◆ What you need to do ◆
Repeat the stretch of the gun-law text below from "Legally, most of" through "and M93 Raffica.", renaming "machine guns" to "fully automatic firearms" wherever it appears.

Selection start

As a threshold matter, this list of “scary” guns includes: a bolt action rife (the Intervention), a double barreled shotgun (Ranger), a pump action Shotgun (Spas) and a revolver (.44 magnum). Mechanically none of these could ever possibly be “automatic,” since they all require manual reloading. The following guns have always been manufactured or imported in the United States in semi-automatic varieties only: WA2000, Barrett .50, SVD Druganov, Desert Eagle, USP, M9.
Legally, most of the remaining guns could not be automatic in the United States. Contrary to disinformation spread by the Brady Center, “automatic” weapons i.e. machine guns are prohibited if not registered by May 1986. See 19 U.S.C. 922(0). Accordingly, civilian ownership of the weapons developed after 1986 is absolutely prohibited, this includes the: ACR, Glock 18, SCAR, Tavor, F2000, UMP, Vector, P90, PP2000, TMP, AA-12. Additionally, the Gun Control Act of 1968 prohibited the importation of foreign machine guns, this eliminates all the foreign automatic guns designed after 1968 including the: FAMAS, L86, M240 and M93 Raffica.
While there are some guns on this list which are both automatic and legal, they were all registered prior to 1986 and extremely rare and expensive. Legal machine guns of the types pictured would all cost well over $10,000.00 (except for possibly the UZI) and involve several months of federal paperwork. The WA 2000, is not even automatic and still retails for $75,000.00.
Legally owned machine guns are so rare, that I will give you or your research assistant $100.00 if you can show me one conviction of a civilian (i.e. non police or military) that used their legally owned machine gun to kill someone since the National Firearms Act regulating automatic weapons was instituted in 1934.

Selection end
Provided records start

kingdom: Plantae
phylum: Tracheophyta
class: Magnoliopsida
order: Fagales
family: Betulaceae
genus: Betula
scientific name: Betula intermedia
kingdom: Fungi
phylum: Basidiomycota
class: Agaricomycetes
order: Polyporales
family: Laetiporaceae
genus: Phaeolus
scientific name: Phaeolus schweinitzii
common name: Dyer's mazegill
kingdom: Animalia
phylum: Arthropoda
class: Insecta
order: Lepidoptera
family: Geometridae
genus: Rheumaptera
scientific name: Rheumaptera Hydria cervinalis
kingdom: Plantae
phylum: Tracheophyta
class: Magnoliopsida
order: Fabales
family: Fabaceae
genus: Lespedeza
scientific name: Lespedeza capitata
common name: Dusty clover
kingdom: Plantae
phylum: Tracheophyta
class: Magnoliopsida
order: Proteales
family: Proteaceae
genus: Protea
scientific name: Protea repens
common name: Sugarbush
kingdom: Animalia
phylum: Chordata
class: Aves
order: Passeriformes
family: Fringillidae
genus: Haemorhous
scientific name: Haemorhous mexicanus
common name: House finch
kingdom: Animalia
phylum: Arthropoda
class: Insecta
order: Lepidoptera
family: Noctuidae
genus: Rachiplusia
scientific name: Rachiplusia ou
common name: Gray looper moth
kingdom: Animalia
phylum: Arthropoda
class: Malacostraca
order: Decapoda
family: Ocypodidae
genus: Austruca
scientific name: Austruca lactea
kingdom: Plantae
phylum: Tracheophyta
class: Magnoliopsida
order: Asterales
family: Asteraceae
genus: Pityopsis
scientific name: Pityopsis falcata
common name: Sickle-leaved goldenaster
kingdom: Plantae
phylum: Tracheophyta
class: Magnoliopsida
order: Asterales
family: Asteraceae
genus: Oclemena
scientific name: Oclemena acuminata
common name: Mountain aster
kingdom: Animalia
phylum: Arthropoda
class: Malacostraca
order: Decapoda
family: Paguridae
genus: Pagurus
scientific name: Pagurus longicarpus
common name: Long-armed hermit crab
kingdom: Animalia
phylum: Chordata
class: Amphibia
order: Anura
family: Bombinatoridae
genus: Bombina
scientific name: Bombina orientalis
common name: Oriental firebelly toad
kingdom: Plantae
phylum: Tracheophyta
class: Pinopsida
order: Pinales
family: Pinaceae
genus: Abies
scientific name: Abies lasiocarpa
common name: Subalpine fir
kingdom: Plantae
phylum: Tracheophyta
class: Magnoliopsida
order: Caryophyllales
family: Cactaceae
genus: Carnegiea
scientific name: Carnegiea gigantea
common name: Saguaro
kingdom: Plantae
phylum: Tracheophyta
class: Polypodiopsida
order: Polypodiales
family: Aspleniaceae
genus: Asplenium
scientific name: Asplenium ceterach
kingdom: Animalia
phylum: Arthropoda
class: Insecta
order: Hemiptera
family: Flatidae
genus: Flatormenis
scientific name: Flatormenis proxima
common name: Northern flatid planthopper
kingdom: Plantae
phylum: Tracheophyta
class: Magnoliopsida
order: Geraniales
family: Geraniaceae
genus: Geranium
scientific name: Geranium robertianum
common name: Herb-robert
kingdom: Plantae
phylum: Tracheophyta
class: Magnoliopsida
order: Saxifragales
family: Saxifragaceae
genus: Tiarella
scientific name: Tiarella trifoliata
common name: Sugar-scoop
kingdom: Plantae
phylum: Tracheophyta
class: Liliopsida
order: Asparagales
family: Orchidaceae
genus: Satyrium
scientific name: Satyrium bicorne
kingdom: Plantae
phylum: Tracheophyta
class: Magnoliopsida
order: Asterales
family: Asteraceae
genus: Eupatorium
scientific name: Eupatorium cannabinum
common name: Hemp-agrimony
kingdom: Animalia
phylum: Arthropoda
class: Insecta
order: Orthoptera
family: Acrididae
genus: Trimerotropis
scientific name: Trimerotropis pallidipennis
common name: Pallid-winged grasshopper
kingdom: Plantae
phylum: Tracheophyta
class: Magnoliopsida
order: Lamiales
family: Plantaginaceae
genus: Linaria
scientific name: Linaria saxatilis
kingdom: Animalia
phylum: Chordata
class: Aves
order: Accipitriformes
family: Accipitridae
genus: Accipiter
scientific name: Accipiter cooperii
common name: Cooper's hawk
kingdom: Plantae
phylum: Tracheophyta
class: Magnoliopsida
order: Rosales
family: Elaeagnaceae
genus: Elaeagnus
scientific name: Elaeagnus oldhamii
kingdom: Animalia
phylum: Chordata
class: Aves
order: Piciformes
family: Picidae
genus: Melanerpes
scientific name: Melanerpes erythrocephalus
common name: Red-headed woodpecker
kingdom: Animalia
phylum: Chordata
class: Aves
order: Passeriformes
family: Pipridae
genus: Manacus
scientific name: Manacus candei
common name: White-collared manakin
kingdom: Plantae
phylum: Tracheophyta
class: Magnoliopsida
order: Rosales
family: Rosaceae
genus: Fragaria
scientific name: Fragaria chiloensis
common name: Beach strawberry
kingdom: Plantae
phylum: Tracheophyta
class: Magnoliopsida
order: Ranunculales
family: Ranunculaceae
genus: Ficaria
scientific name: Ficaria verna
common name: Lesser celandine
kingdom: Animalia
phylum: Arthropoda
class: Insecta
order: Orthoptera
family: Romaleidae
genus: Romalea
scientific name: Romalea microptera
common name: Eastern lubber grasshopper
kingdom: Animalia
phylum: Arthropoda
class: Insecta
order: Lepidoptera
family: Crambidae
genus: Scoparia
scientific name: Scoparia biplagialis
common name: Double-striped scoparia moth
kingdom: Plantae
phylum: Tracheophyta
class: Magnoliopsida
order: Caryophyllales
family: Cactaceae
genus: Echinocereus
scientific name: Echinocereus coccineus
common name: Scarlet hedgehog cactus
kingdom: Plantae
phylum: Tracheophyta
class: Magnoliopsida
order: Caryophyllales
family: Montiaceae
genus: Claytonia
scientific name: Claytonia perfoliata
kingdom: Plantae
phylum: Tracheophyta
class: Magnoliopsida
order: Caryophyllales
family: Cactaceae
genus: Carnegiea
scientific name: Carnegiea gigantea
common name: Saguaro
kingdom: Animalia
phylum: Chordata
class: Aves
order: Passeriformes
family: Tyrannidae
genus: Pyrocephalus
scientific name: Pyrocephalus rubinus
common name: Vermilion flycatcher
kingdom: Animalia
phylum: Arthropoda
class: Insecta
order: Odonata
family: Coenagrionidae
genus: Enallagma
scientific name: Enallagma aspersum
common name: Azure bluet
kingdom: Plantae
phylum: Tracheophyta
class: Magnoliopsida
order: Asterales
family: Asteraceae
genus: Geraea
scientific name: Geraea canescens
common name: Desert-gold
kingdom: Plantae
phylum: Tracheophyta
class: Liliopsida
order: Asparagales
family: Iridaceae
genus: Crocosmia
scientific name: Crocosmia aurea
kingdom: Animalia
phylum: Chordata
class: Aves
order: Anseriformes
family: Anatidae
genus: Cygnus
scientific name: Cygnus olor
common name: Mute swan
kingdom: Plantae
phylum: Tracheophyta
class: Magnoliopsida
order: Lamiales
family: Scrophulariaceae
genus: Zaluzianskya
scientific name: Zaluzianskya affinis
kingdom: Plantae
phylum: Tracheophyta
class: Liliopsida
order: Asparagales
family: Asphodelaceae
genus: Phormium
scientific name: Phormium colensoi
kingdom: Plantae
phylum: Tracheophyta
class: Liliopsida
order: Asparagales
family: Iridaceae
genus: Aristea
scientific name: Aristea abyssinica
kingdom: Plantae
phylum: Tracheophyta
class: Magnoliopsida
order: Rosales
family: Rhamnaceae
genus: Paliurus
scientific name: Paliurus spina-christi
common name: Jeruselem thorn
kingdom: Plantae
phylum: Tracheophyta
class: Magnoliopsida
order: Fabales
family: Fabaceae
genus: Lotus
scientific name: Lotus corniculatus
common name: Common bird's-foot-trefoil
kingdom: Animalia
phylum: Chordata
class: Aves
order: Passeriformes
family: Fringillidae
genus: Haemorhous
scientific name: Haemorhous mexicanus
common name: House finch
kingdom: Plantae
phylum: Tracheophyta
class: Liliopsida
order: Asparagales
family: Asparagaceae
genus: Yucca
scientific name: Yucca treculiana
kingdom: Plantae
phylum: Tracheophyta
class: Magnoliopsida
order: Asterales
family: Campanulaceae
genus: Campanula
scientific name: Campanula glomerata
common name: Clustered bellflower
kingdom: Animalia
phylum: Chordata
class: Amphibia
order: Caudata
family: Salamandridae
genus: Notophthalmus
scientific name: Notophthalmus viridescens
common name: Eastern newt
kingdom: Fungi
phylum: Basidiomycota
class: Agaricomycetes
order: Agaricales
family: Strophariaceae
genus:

Provided records end

◆ Output ◆
Legally, most of the remaining guns could not be automatic in the United States. Contrary to disinformation spread by the Brady Center, “automatic” weapons i.e. fully automatic firearms are prohibited if not registered by May 1986. See 19 U.S.C. 922(0). Accordingly, civilian ownership of the weapons developed after 1986 is absolutely prohibited, this includes the: ACR, Glock 18, SCAR, Tavor, F2000, UMP, Vector, P90, PP2000, TMP, AA-12. Additionally, the Gun Control Act of 1968 prohibited the importation of foreign fully automatic firearms, this eliminates all the foreign automatic guns designed after 1968 including the: FAMAS, L86, M240 and M93 Raffica.